The desires and intentions of many of those who diligently teach a selective and partial rapture we believe to be of the best. Feeling keenly the low practical condition of most of God's children they desire some startling truth to shake them out of their present apathy, and almost terrify them into lives of devotion and zeal and watchfulness; and in that which they advance they believe they have found the needed goad.

But have they? NO. The truth concerning the judgment seat of Christ and the coming kingdom if kept in its proper connection is indeed a mighty incentive to devotedness, but it is not and cannot be its main motive. Much less can such a mistaken view of the rapture be anything of the kind. The only possible foundation upon which Christian devotedness can rest is GRACE. Grace alone furnishes motive power. Not law, nor fear of incurring penalties, but grace teaches us how to live. As Titus 2: 11-13, puts it, "The grace of God that bringeth salvation hath appeared to all men, teaching us that denying ungodliness and worldly lusts, we should live soberly, righteously, and godly, in this present world, looking for that blessed hope, and the glorious appearing of the great God and our Saviour Jesus Christ."

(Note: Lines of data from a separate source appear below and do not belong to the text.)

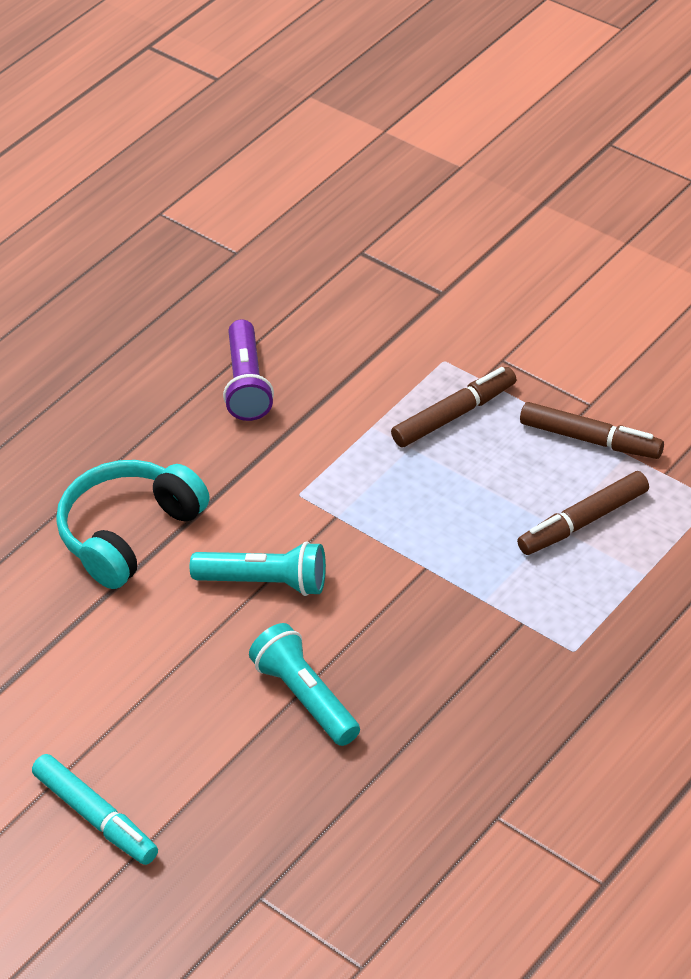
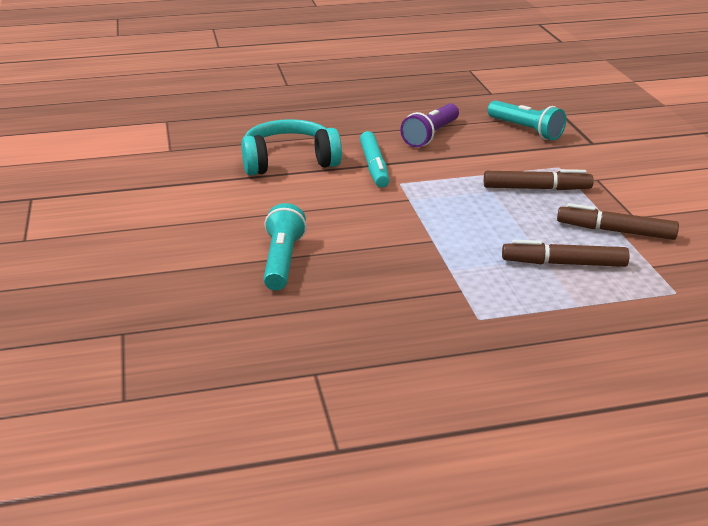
camera: 35 degrees right, 15 degrees down
(96, 817) = (100, 254): turquoise marker -> turquoise marker (374, 166)
(265, 582) = (330, 207): turquoise flashlight -> turquoise flashlight (526, 130)
(590, 440) = (615, 231): brown marker -> brown marker turned 135 degrees clockwise

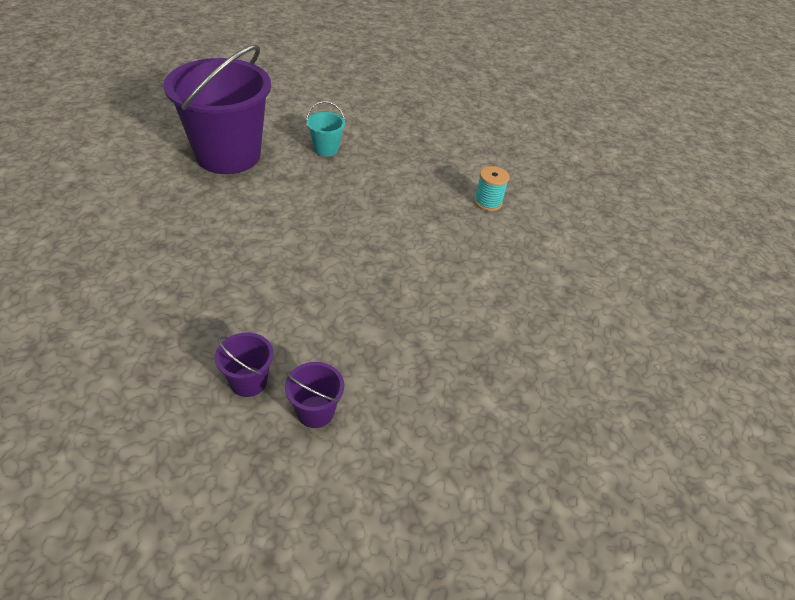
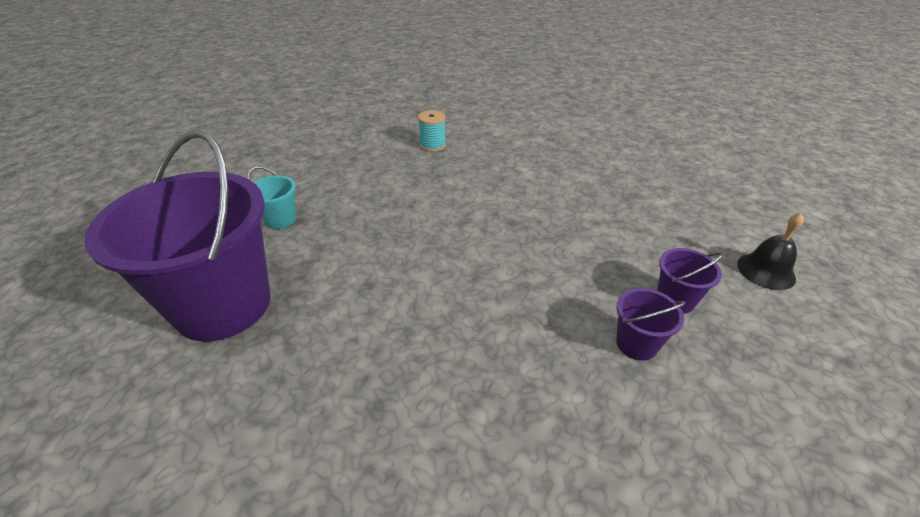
camera: 65 degrees left, 5 degrees down
(394, 501) = (766, 271): none -> black bell

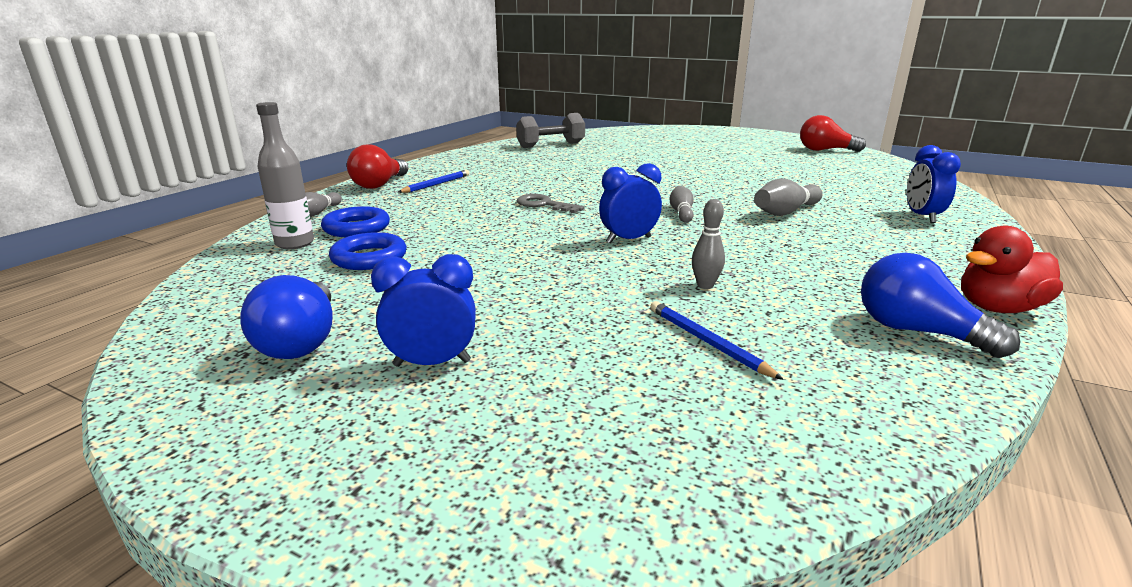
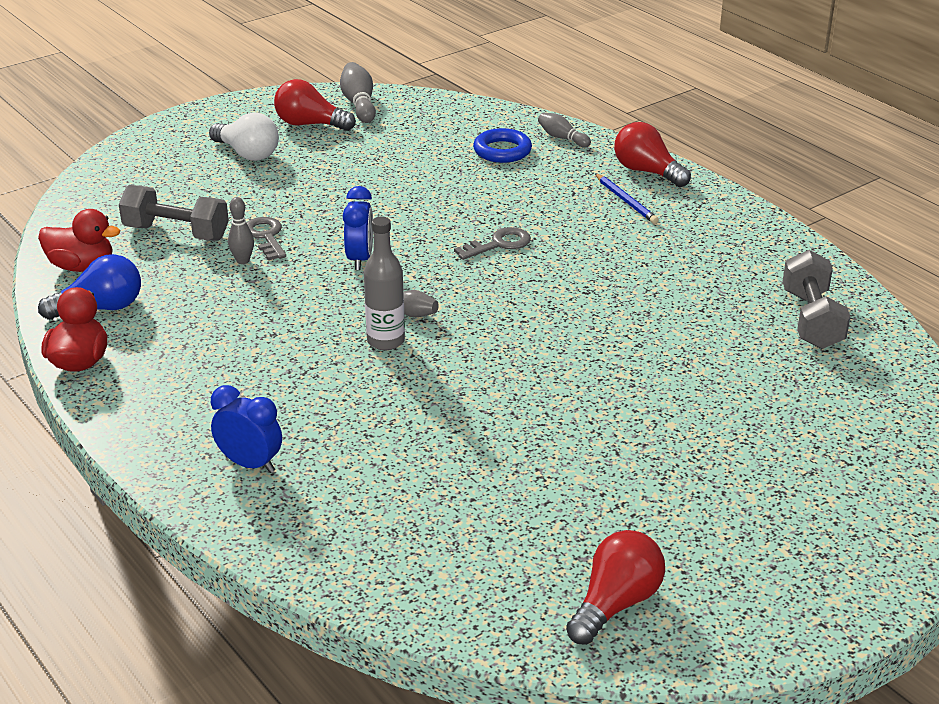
camera: 115 degrees right, 10 degrees up
(295, 243) = (483, 127): grey bottle -> grey bottle (386, 341)
(301, 342) = (310, 124): blue light bulb -> red light bulb
(369, 258) = (424, 150): blue ring -> none
(432, 363) = (247, 154): blue clock -> white light bulb
(643, 287) = (266, 236): none -> grey key
(707, 342) = (176, 233): blue pencil -> grey dumbbell
(785, 212) = (350, 377): grey bowling pin -> grey bowling pin (359, 104)
(882, 382) = (82, 267): none -> red duck

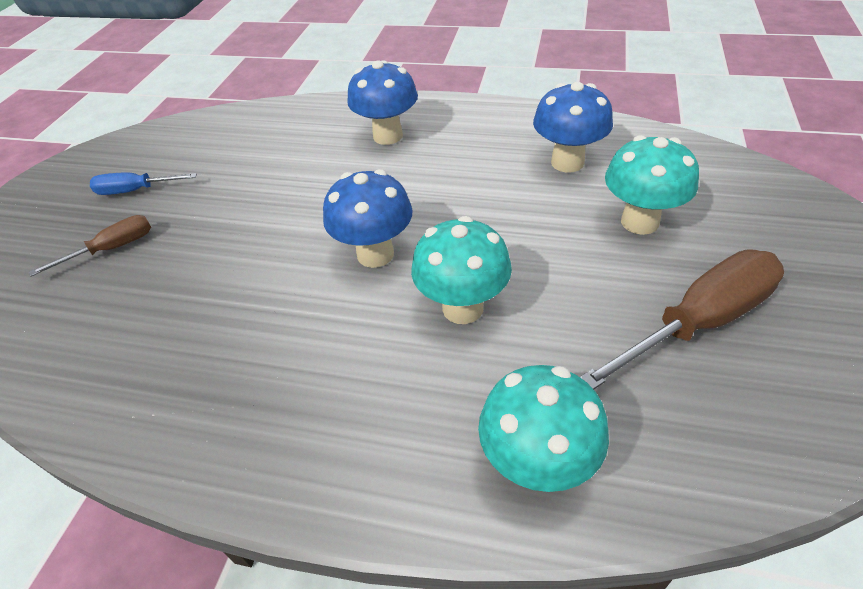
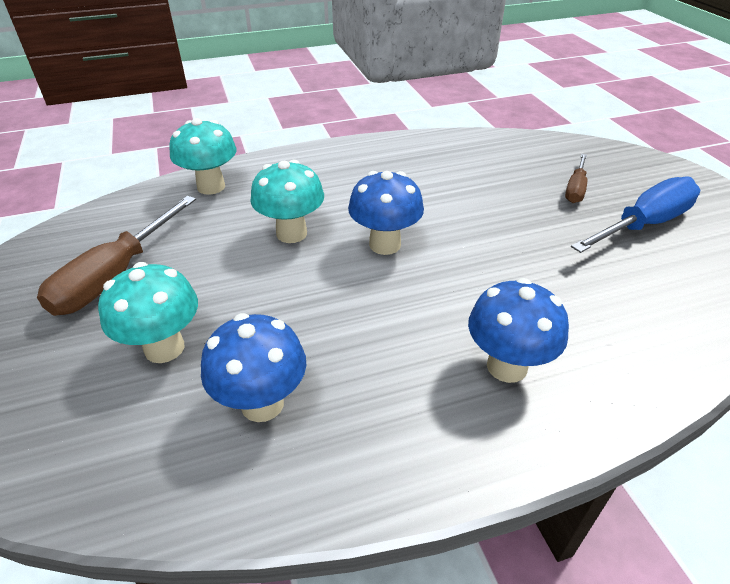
camera: 145 degrees right, 5 degrees down
(136, 190) = (643, 224): blue screwdriver -> blue screwdriver, size x1.78

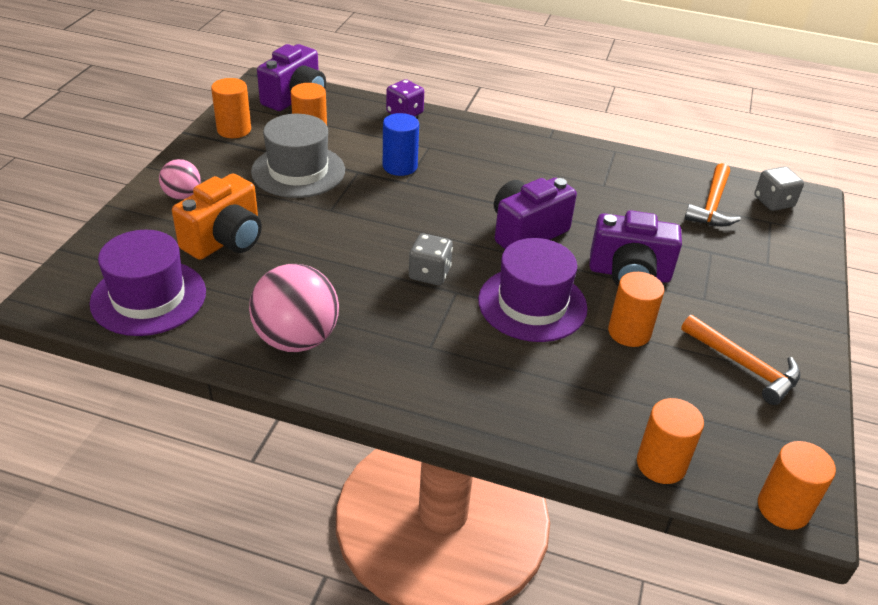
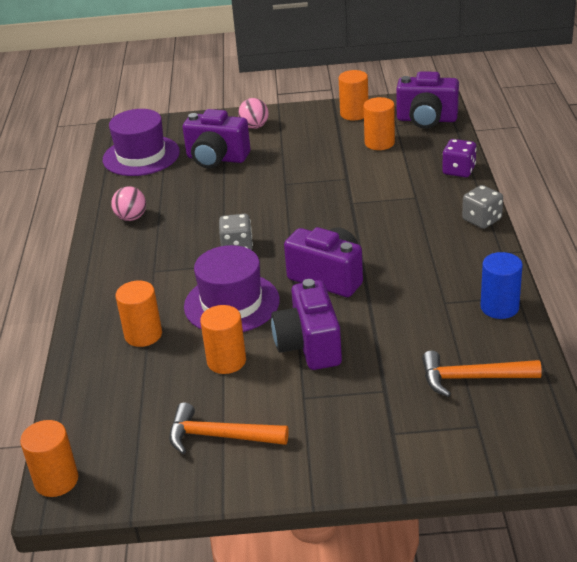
camera: 75 degrees right, 5 degrees down
(225, 240) = (216, 159): orange camera -> purple camera
(296, 339) = (131, 218): pink ball -> pink ball, size x0.55
(298, 171) = (323, 155): grey hat -> none
(400, 166) = (372, 193): blue cylinder -> blue cylinder (499, 307)
(661, 464) = (79, 406): orange cylinder -> orange cylinder (143, 335)
(744, 366) = (219, 436): orange hammer -> orange hammer turned 75 degrees clockwise
(773, 202) = (521, 423): grey dice -> grey dice (482, 220)

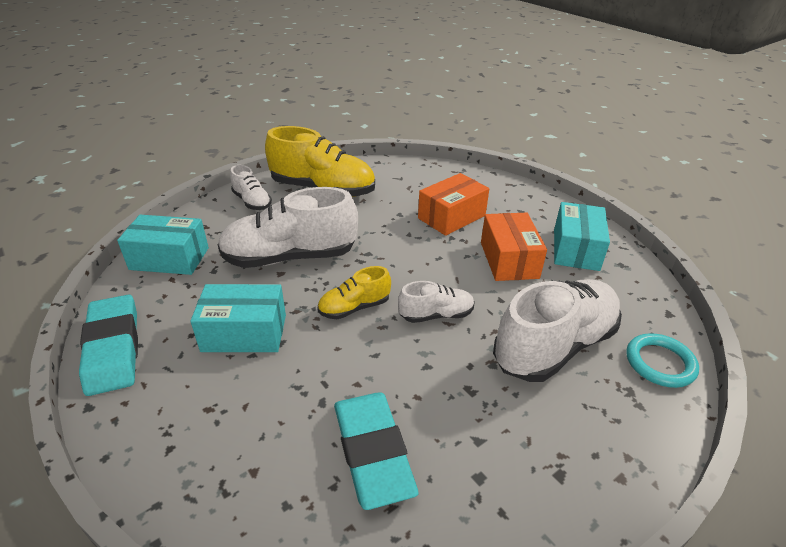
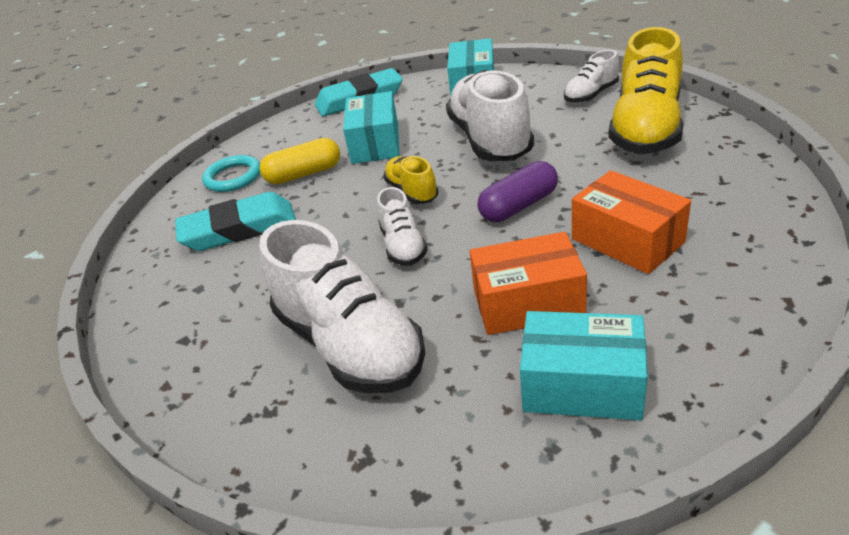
camera: 95 degrees right, 0 degrees up
(276, 395) = (304, 174): none -> yellow capsule
(399, 252) = (518, 206): none -> purple capsule
(660, 363) = (310, 455): turquoise ring -> turquoise ring (233, 177)

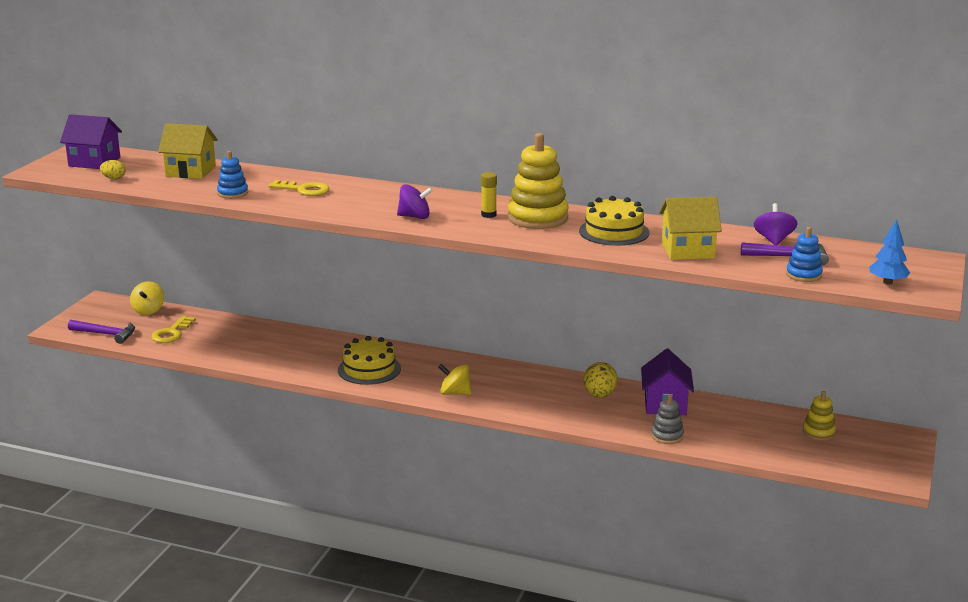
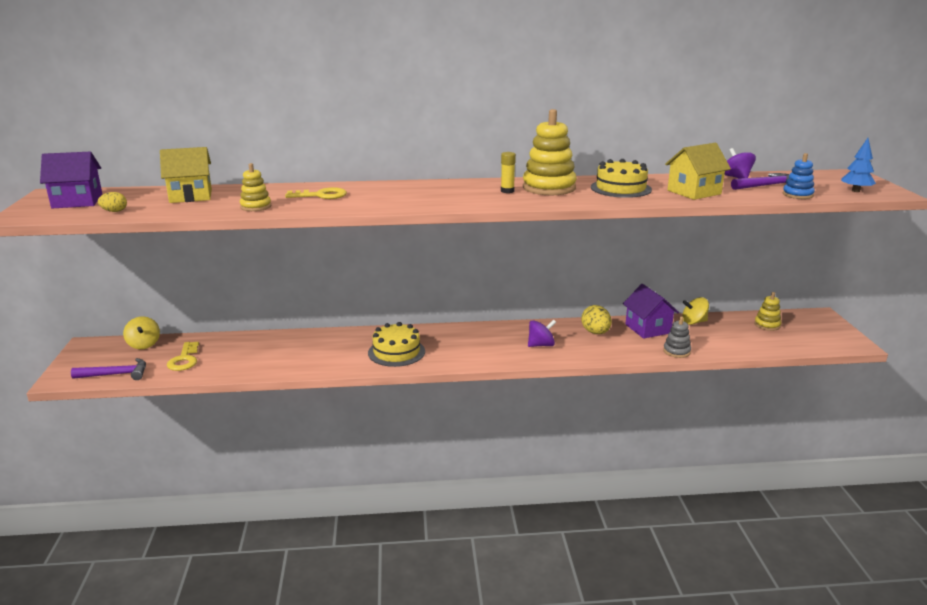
camera: 25 degrees left, 0 degrees up
(232, 193) = (256, 206): blue stacking toy -> yellow stacking toy
(414, 217) = (449, 201): purple spinning top -> purple spinning top (541, 345)
(455, 393) = (486, 355): yellow spinning top -> yellow spinning top (694, 322)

By the grace then that has saved you, Christian reader-the grace that will put the top stone to the work by landing you in glory with and like Christ at the blessed moment of rapture, we call upon you to awake from sleep and lethargy, and like Caleb, wholly follow your Lord. As an added incentive we remind you that your whole career here is to be scrutinised before the judgment seat with corresponding reward or loss in the coming kingdom. You have but one life to live! Be in earnest.

But let grace be the meat and drink of your heart that you may, like Elijah, have strength for your pilgrimage way to the appointed meeting place. Depend upon it, if when our Lord Jesus Christ appears in glory He comes "with ALL His saints" (1 Thess. 3: 13), He will not catch up less than ALL when previously He comes for them.